Sensibiliser les femmes sur leurs droits
La vision du Cafob est de faire un Burundi paisible, prospère qui respecte les droits de la personne humaine et où les femmes ont les mêmes chances que les hommes et décident ensemble dans le futur. Le cafob assure donc la promotion des droits de la femme à travers des sensibilisations. « Nous sensibilisons les femmes sur les instruments juridiques et leurs droits et à travers des revendications. Nous avons des centres de prise en charge où les femmes qui ont des problèmes viennent nous voir. Nous essayons de les aider juridiquement et judiciairement. Nous assurons aussi la promotion des droits de la femme en les aidants à adhérer aux coopératives et à travailler ensemble. Nous avons beaucoup de projets qui interviennent dans la promotion des droits de la femme que ce soit en rapport avec la lutte contre les VBGs, (violences basées sur le genre) la sensibilisation et la vulgarisation de leurs droits. Pour les femmes qui ont subies des violences psychologiques, le Cafob les aide et les accompagne car, il dispose des services d’écoute », précise-t-elle.
Epargner pour l’avenir
Mme Ntunzwenimana lance un appel à toutes les femmes d’être actives et de travailler ensemble en se regroupant dans des associations ou coopératives. Elle les invite également à ouvrir des comptes dans des institutions de microfinance afin d’épargner pour l’avenir et subvenir à des événements incertains.
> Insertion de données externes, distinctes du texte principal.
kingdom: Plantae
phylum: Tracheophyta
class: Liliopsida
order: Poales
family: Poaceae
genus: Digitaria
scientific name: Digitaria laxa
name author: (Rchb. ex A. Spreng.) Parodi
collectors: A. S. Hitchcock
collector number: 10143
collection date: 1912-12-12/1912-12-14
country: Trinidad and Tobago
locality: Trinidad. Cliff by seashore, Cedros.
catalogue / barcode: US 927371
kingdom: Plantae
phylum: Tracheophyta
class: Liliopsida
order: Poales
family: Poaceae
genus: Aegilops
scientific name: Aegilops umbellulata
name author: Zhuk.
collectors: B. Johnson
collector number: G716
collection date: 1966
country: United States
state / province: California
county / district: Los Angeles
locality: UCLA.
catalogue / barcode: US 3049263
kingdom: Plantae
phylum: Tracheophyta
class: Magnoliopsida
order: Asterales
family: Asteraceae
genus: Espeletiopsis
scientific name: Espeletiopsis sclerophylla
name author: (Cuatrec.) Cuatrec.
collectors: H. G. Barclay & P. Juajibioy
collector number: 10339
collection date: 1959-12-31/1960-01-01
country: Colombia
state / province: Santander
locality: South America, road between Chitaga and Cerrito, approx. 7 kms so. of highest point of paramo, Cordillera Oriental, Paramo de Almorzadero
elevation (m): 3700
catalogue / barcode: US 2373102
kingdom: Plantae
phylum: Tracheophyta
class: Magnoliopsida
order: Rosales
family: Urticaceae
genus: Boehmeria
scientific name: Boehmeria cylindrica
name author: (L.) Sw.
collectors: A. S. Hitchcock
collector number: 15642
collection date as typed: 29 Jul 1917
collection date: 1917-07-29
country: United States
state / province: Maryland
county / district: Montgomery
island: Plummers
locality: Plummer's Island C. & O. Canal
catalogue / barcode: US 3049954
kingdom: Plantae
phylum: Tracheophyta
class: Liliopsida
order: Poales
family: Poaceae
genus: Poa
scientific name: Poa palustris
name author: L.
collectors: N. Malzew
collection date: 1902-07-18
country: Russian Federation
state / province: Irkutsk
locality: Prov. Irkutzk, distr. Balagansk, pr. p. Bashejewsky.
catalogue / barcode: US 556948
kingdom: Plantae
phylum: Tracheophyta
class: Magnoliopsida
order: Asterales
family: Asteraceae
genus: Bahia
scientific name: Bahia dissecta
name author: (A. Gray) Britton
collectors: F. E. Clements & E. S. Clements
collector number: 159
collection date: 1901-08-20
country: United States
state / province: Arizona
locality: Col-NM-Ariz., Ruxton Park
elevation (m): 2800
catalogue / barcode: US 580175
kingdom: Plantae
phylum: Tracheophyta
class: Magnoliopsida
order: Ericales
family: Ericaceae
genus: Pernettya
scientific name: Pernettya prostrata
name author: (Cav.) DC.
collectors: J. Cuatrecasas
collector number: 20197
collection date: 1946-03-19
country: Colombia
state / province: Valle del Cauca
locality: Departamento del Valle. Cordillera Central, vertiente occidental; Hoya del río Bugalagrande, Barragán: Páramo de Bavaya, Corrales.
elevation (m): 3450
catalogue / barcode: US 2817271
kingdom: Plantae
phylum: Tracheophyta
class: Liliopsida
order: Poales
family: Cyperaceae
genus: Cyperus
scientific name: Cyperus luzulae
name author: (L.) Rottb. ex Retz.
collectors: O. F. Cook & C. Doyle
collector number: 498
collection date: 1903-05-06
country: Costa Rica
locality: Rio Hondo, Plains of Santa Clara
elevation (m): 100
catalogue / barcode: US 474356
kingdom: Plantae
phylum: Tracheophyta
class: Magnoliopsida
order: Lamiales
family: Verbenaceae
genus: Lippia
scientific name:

Cela va les aider à contribuer au développement du pays et de leur famille. Notre interlocutrice invite également les femmes à envoyer leurs enfants à l’école. Pour les femmes qui n’ont pas eu la chance d’étudier, elle les invite à faire recours à l’alphabétisation des adultes, à découvrir de nouveaux horizons pour développer leur famille, leur communauté et leur nation.